Picture being the youngest of two older sisters- one is 7 years older than you and the other 10 years older. They are your biggest supporters, friends, and the most caring people in your life. Yet, you grow up wanting to be just like them, and simultaneously, end up losing your own sense of self, confidence, and independence. Well, that youngest sister is me.
Growing up in my hometown, I constantly desired to be just like my two older sisters. I wanted to be as popular as them, confident, pretty, and as academically successful in order to be able to go to the same high-prestige university. I had high standards to live up to and it felt like everyone around me knew it. I put a ton of pressure on myself. Instead of trying to be the best version of myself, I ended up always trying to be good enough to be just like them.

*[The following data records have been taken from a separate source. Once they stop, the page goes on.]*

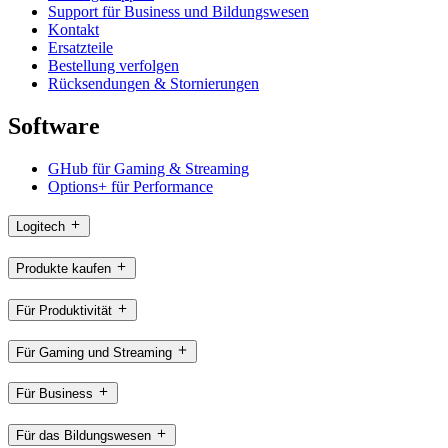
Support für Business und Bildungswesen
Kontakt
Ersatzteile
Bestellung verfolgen
Rücksendungen & Stornierungen
Software
GHub für Gaming & Streaming
Options+ für Performance
Logitech
Produkte kaufen
Für Produktivität
Für Gaming und Streaming
Für Business
Für das Bildungswesen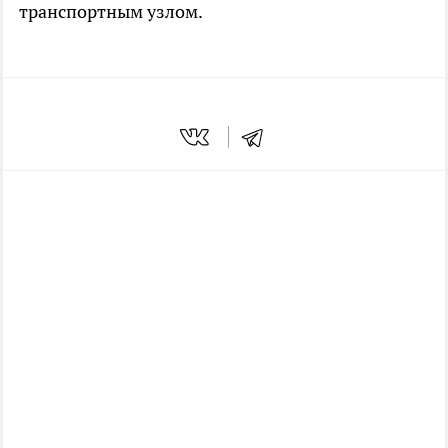
транспортным узлом.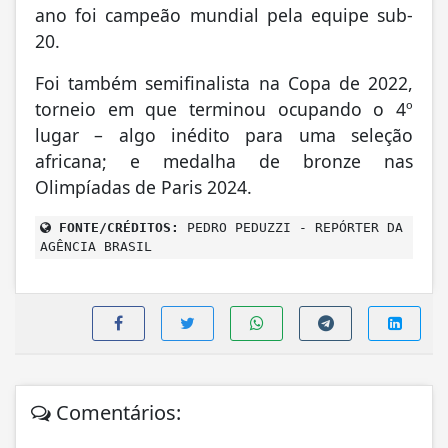
ano foi campeão mundial pela equipe sub-
20.
Foi também semifinalista na Copa de 2022,
torneio em que terminou ocupando o 4º
lugar – algo inédito para uma seleção
africana; e medalha de bronze nas
Olimpíadas de Paris 2024.
FONTE/CRÉDITOS:
PEDRO PEDUZZI - REPÓRTER DA
AGÊNCIA BRASIL
Comentários: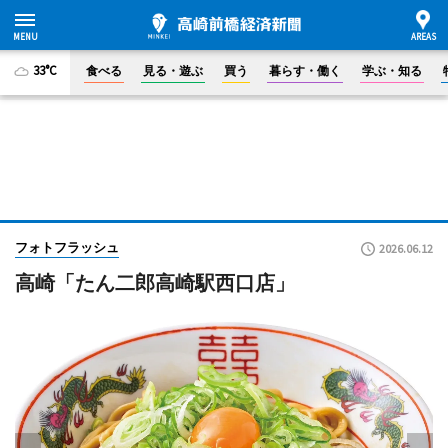
33°C
食べる
見る・遊ぶ
買う
暮らす・働く
学ぶ・知る
フォトフラッシュ
2026.06.12
高崎「たん二郎高崎駅西口店」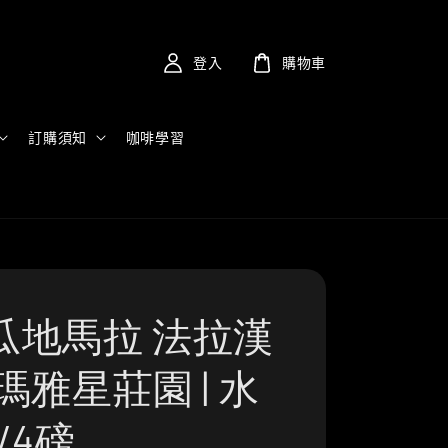
登入
購物車
訂購須知
咖啡學習
瓜地馬拉 法拉漢
瑪雅星莊園 | 水
/4磅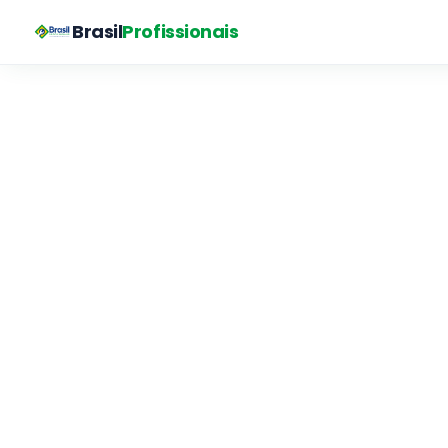
Brasil
Profissionais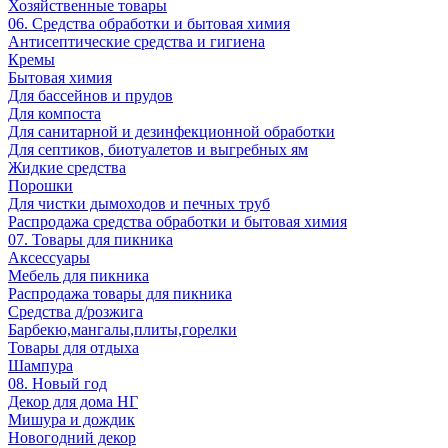
Хозяйственные товары
06. Средства обработки и бытовая химия
Антисептические средства и гигиена
Кремы
Бытовая химия
Для бассейнов и прудов
Для компоста
Для санитарной и дезинфекционной обработки
Для септиков, биотуалетов и выгребных ям
Жидкие средства
Порошки
Для чистки дымоходов и печных труб
Распродажа средства обработки и бытовая химия
07. Товары для пикника
Аксессуары
Мебель для пикника
Распродажа товары для пикника
Средства д/розжига
Барбекю,мангалы,плиты,горелки
Товары для отдыха
Шампура
08. Новый год
Декор для дома НГ
Мишура и дождик
Новогодний декор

Before my tour at UW-Madison, I had been moving along one straight line, trying to accomplish all that my sisters did. But, after touring this university, I finally was starting to make my way towards another direction, onto my own unique path I realized that there might be another destiny in place for me all along. One that would represent who I am, what I want out of my own college experience, as well as a place that would be more comforting of an environment for me, both socially and academically.
For all of you youngest siblings out there- if you have amazing, caring, and lovable siblings like I do, you are one very lucky person. But, just remember, you are who you are and do not compare yourself or try to be someone you are not. There will be some things you're siblings are able to achieve in some areas that you may not be able to, but I promise there are things you far surpass them in.